Segment Start: Material provided

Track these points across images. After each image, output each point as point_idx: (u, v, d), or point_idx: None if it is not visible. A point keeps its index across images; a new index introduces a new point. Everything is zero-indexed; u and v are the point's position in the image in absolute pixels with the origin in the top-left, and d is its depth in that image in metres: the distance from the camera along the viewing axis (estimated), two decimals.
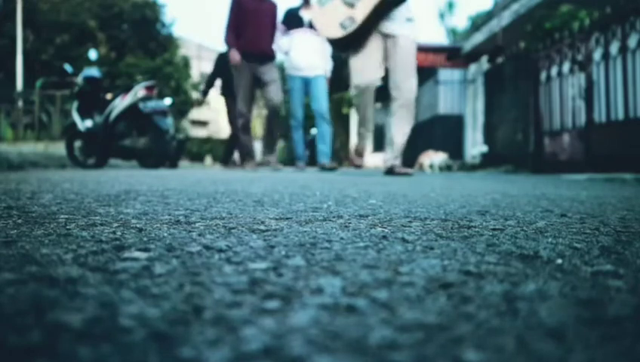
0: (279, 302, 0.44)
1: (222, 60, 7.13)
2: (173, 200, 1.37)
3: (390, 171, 4.30)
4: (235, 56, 5.87)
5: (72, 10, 18.81)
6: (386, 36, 4.16)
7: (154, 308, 0.41)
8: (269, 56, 6.09)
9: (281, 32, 6.32)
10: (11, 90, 14.86)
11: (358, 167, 5.04)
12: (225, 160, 8.20)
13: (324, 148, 6.56)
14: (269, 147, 6.34)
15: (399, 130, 4.30)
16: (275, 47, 6.20)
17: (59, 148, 7.64)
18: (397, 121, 4.30)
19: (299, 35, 6.39)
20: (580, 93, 6.35)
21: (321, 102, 6.53)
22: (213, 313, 0.40)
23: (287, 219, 1.02)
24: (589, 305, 0.44)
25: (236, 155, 7.84)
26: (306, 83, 6.53)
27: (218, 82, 7.65)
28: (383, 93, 4.79)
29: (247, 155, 6.23)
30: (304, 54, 6.42)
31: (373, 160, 14.83)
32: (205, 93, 7.95)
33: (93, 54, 9.61)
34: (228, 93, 7.14)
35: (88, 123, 6.62)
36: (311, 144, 17.87)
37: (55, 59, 16.90)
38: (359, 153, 4.92)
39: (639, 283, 0.53)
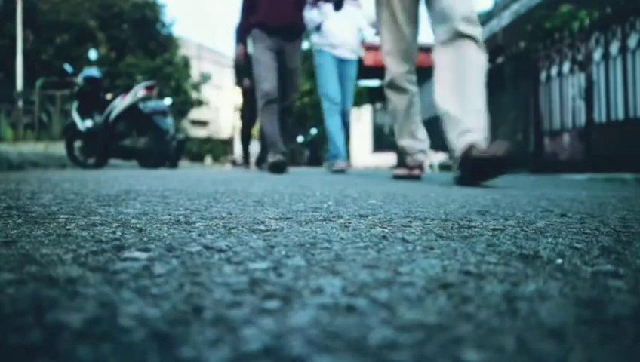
0: (279, 302, 0.44)
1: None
2: (173, 200, 1.37)
3: (470, 173, 2.33)
4: (240, 53, 4.93)
5: (72, 10, 18.82)
6: None
7: (154, 308, 0.41)
8: (297, 30, 4.72)
9: (309, 2, 4.98)
10: (11, 90, 14.86)
11: (413, 176, 3.24)
12: (246, 159, 7.34)
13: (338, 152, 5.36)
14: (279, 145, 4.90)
15: (457, 92, 2.49)
16: (305, 20, 4.83)
17: (59, 148, 7.64)
18: (445, 75, 2.58)
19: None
20: (580, 93, 6.35)
21: (349, 97, 5.38)
22: (213, 313, 0.40)
23: (287, 219, 1.02)
24: (589, 305, 0.44)
25: (238, 155, 7.64)
26: (338, 64, 5.36)
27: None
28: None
29: (271, 147, 4.54)
30: (340, 30, 5.27)
31: (373, 160, 14.83)
32: (239, 81, 7.01)
33: (93, 54, 9.61)
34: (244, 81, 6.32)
35: (88, 123, 6.62)
36: (311, 144, 17.88)
37: (55, 59, 16.91)
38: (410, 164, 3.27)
39: (639, 283, 0.53)
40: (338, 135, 5.21)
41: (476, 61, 2.52)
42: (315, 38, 5.47)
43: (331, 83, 5.22)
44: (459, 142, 2.40)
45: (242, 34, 4.84)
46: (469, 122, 2.42)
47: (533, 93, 7.44)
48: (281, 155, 4.40)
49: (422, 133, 3.26)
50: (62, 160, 6.76)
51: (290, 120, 4.90)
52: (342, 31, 5.33)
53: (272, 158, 4.36)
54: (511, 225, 0.96)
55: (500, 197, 1.68)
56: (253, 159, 7.57)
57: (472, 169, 2.28)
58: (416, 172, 3.24)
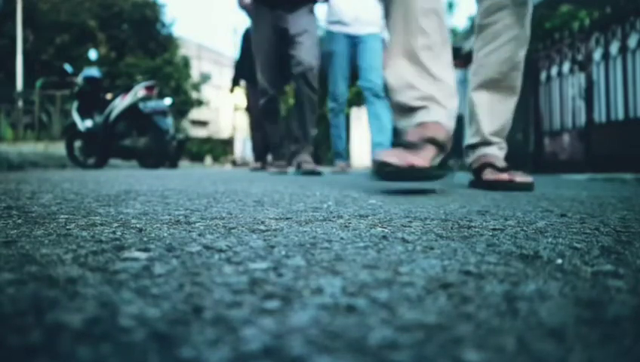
0: (279, 302, 0.44)
1: (248, 37, 5.29)
2: (173, 200, 1.37)
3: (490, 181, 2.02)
4: None
5: (72, 10, 18.84)
6: None
7: (154, 308, 0.41)
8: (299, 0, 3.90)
9: None
10: (11, 90, 14.88)
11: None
12: (259, 158, 6.57)
13: (380, 139, 4.58)
14: (303, 135, 4.04)
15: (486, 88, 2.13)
16: None
17: (59, 148, 7.65)
18: (486, 52, 2.14)
19: None
20: (580, 93, 6.35)
21: (374, 70, 4.51)
22: (213, 313, 0.40)
23: (287, 219, 1.02)
24: (589, 305, 0.44)
25: (238, 153, 7.52)
26: (354, 44, 4.59)
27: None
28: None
29: (273, 151, 4.29)
30: (350, 3, 4.51)
31: (371, 160, 14.83)
32: (235, 81, 6.31)
33: (93, 54, 9.62)
34: (251, 75, 5.51)
35: (88, 123, 6.63)
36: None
37: (55, 59, 16.93)
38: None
39: (639, 283, 0.53)
40: (340, 135, 5.03)
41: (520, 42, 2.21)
42: (323, 16, 4.76)
43: (340, 82, 4.69)
44: (474, 153, 2.26)
45: None
46: (493, 122, 2.18)
47: (533, 93, 7.44)
48: (284, 163, 4.30)
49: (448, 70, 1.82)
50: (62, 160, 6.77)
51: (311, 93, 3.93)
52: (352, 4, 4.55)
53: (274, 167, 4.25)
54: (511, 225, 0.96)
55: (500, 197, 1.68)
56: (252, 158, 7.38)
57: (484, 186, 2.12)
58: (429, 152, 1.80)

Segment End: Material provided

Please make an exact copy of the records, leaving out any picture.

Track these points across images. After each image, output each point as point_idx: (u, v, d), or point_idx: None if it is not visible. A point keeps its index across images; a new index introduces a new point. Everything is zero-indexed; u and v are the point's position in the image in absolute pixels with the origin in the top-left, and d is its depth in that image in metres: the distance from the camera along the viewing axis (estimated), two decimals.
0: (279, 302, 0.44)
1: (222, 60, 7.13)
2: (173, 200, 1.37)
3: (390, 171, 4.30)
4: (235, 56, 5.87)
5: (72, 10, 18.81)
6: (386, 36, 4.16)
7: (154, 308, 0.41)
8: (269, 56, 6.09)
9: (281, 32, 6.32)
10: (11, 90, 14.86)
11: (358, 167, 5.04)
12: (225, 160, 8.20)
13: (324, 148, 6.56)
14: (269, 147, 6.34)
15: (399, 130, 4.30)
16: (275, 47, 6.20)
17: (59, 148, 7.64)
18: (397, 121, 4.30)
19: (299, 35, 6.39)
20: (580, 93, 6.35)
21: (321, 102, 6.53)
22: (213, 313, 0.40)
23: (287, 219, 1.02)
24: (589, 305, 0.44)
25: (236, 155, 7.84)
26: (306, 83, 6.53)
27: (218, 82, 7.65)
28: (383, 93, 4.79)
29: (247, 155, 6.23)
30: (304, 54, 6.42)
31: (373, 160, 14.83)
32: (205, 93, 7.95)
33: (93, 54, 9.61)
34: (228, 93, 7.14)
35: (88, 123, 6.62)
36: (311, 144, 17.87)
37: (55, 59, 16.90)
38: (359, 153, 4.92)
39: (639, 283, 0.53)
0: (279, 302, 0.44)
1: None
2: (173, 200, 1.37)
3: (470, 173, 2.33)
4: (240, 53, 4.93)
5: (72, 10, 18.82)
6: None
7: (154, 308, 0.41)
8: (297, 30, 4.72)
9: (309, 2, 4.98)
10: (11, 90, 14.86)
11: (413, 176, 3.24)
12: (246, 159, 7.34)
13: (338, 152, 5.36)
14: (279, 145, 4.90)
15: (457, 92, 2.49)
16: (305, 20, 4.83)
17: (59, 148, 7.64)
18: (445, 75, 2.58)
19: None
20: (580, 93, 6.35)
21: (349, 97, 5.38)
22: (213, 313, 0.40)
23: (287, 219, 1.02)
24: (589, 305, 0.44)
25: (238, 155, 7.64)
26: (338, 64, 5.36)
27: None
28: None
29: (271, 147, 4.54)
30: (340, 30, 5.27)
31: (373, 160, 14.83)
32: (239, 81, 7.01)
33: (93, 54, 9.61)
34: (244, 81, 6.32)
35: (88, 123, 6.62)
36: (311, 144, 17.88)
37: (55, 59, 16.91)
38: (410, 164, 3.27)
39: (639, 283, 0.53)
40: (338, 135, 5.21)
41: (476, 61, 2.52)
42: (315, 38, 5.47)
43: (331, 83, 5.22)
44: (459, 142, 2.40)
45: (242, 34, 4.84)
46: (469, 122, 2.42)
47: (533, 93, 7.44)
48: (281, 155, 4.40)
49: (422, 133, 3.26)
50: (62, 160, 6.76)
51: (290, 120, 4.90)
52: (342, 31, 5.33)
53: (272, 158, 4.36)
54: (511, 225, 0.96)
55: (500, 197, 1.68)
56: (253, 159, 7.57)
57: (472, 169, 2.28)
58: (416, 172, 3.24)
0: (279, 302, 0.44)
1: (248, 37, 5.29)
2: (173, 200, 1.37)
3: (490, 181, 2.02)
4: None
5: (72, 10, 18.84)
6: None
7: (154, 308, 0.41)
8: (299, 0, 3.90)
9: None
10: (11, 90, 14.88)
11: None
12: (259, 158, 6.57)
13: (380, 139, 4.58)
14: (303, 135, 4.04)
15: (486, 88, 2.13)
16: None
17: (59, 148, 7.65)
18: (486, 52, 2.14)
19: None
20: (580, 93, 6.35)
21: (374, 70, 4.51)
22: (213, 313, 0.40)
23: (287, 219, 1.02)
24: (589, 305, 0.44)
25: (238, 153, 7.52)
26: (354, 44, 4.59)
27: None
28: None
29: (273, 151, 4.29)
30: (350, 3, 4.51)
31: (371, 160, 14.83)
32: (235, 81, 6.31)
33: (93, 54, 9.62)
34: (251, 75, 5.51)
35: (88, 123, 6.63)
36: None
37: (55, 59, 16.93)
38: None
39: (639, 283, 0.53)
40: (340, 135, 5.03)
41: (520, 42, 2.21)
42: (323, 16, 4.76)
43: (340, 82, 4.69)
44: (474, 153, 2.26)
45: None
46: (493, 122, 2.18)
47: (533, 93, 7.44)
48: (284, 163, 4.30)
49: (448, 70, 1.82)
50: (62, 160, 6.77)
51: (311, 93, 3.93)
52: (352, 4, 4.55)
53: (274, 167, 4.25)
54: (511, 225, 0.96)
55: (500, 197, 1.68)
56: (252, 158, 7.38)
57: (484, 186, 2.12)
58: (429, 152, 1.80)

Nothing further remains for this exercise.